▸ **WHAT THE EXERCISE ASKS**
All of the listing below must be repeated word for word. Pictures are the only thing to omit.

*** SOURCE MATERIAL ***

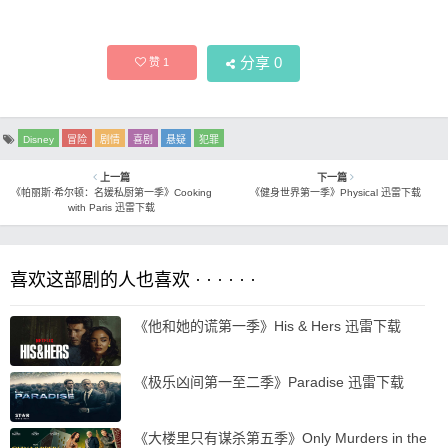
分享
0
赞
1
Disney
冒险
剧情
喜剧
悬疑
犯罪
上一篇
下一篇
《帕丽斯·希尔顿：名媛私厨第一季》Cooking
《健身世界第一季》Physical 迅雷下载
with Paris 迅雷下载
喜欢这部剧的人也喜欢 · · · · · ·
《他和她的谎第一季》His & Hers 迅雷下载
《极乐凶间第一至二季》Paradise 迅雷下载
《大楼里只有谋杀第五季》Only Murders in the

*** End of SOURCE MATERIAL ***

▸ **SOLUTION**
分享
0
赞
1
Disney
冒险
剧情
喜剧
悬疑
犯罪
上一篇
下一篇
《帕丽斯·希尔顿：名媛私厨第一季》Cooking
《健身世界第一季》Physical 迅雷下载
with Paris 迅雷下载
喜欢这部剧的人也喜欢 · · · · · ·
《他和她的谎第一季》His & Hers 迅雷下载
《极乐凶间第一至二季》Paradise 迅雷下载
《大楼里只有谋杀第五季》Only Murders in the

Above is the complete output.